Tuesday, January 8, 2008

Oh what a beautiful day!

Today was amazing! What felt like Spring crept into Washington DC with record breaking highs of 73 degrees. I wore a skirt and short sleeves outside IN JANUARY! I can't stay inside on days like this and was out the door as soon as my lunch hour hit. I love working in the district and so close to the mall. I love the people in this city. Like the guy with 2 braids for a goatee and dog paws tattooed on his left calf holding the leash of the biggest rottweiler I've ever seen, wearing a spike collar no less (the dog that is, although I wouldn't put it past the man). Or the Redskins fan on the bike who told me he liked my hair as he rode by. Or the lost family with the map and cameras asking me where the Vietnam memorial was. Or that bum panhandling with a Frisbee instead of a cup. Or that guy selling hot dogs from his cart. I REALLY like that guy. They are all faces of Washington DC and I love it. On days like this one of my favorite things in the whole wide world is to walk from my office to the Lincoln Memorial and read the Gettysburg address. It really is inspiring. The Lincoln Memorial is one of my favorite spots in DC. I love climbing the steps and feeling like Rocky.

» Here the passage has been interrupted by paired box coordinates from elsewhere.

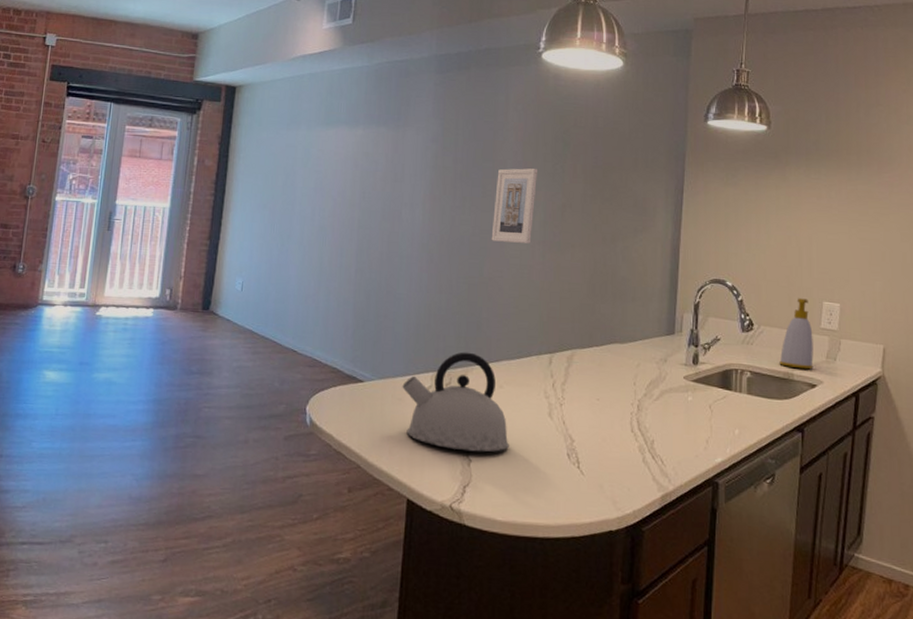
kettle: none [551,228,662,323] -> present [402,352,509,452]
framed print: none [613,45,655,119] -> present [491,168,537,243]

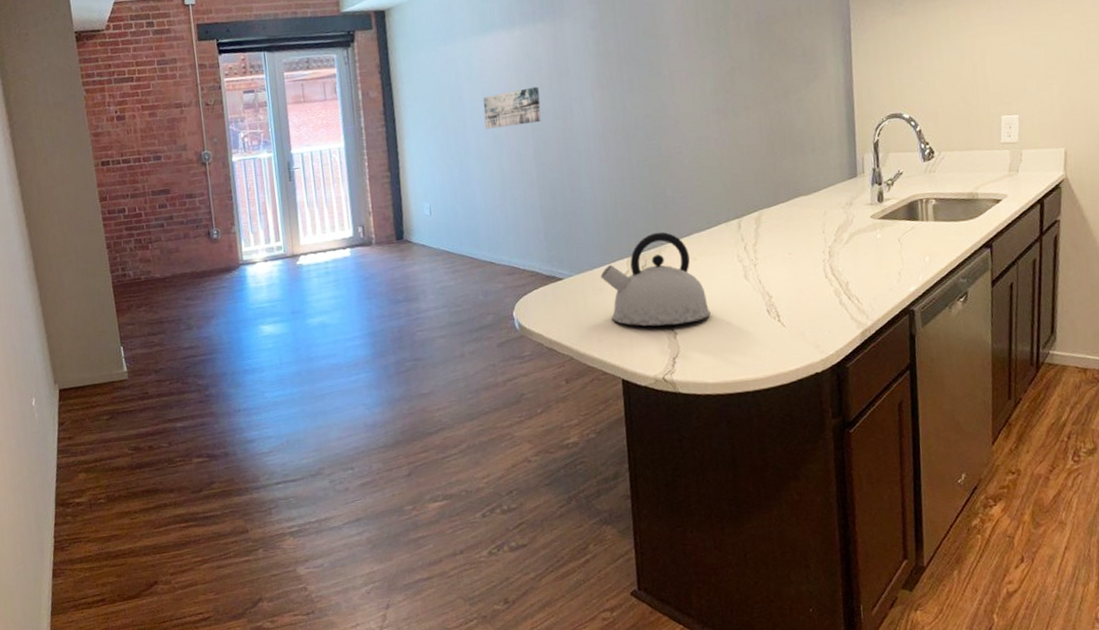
wall art: none [313,185,372,221] -> present [483,86,541,130]
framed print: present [491,168,537,243] -> none [661,36,705,119]
soap bottle: present [779,298,814,370] -> none [963,116,997,188]

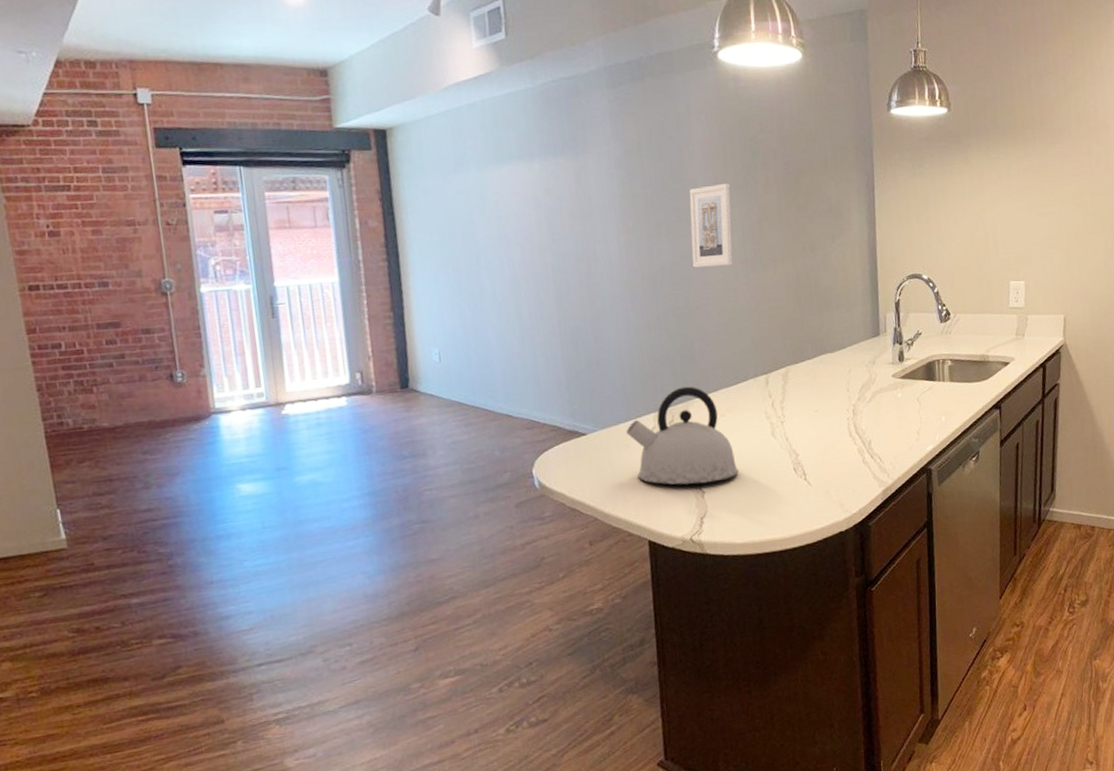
wall art: present [483,86,541,130] -> none [499,226,563,270]
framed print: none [661,36,705,119] -> present [689,184,733,268]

I love the view of the entire Mall from the top of those steps. They have taken the fence down around the building and I was able for the first time to walk completely around it. From the south side you can look across Memorial Bridge and see the house of Robert E Lee overlooking Arlington Cemetery. It was a new view for me and I wish I could've taken more time to appreciate it, but alas one must go back to work and leave the beautiful day outside. Jobs are totally over rated.

Tuesday, January 1, 2008

A little piece of Hell

I HATE the DMV, or as they call in in Maryland the MVA. I spent 2 and a half hours there yesterday and wanted to stab my eyes out. If I ever go crazy I want it to be said that I went DMV not postal. I don't mind the post office.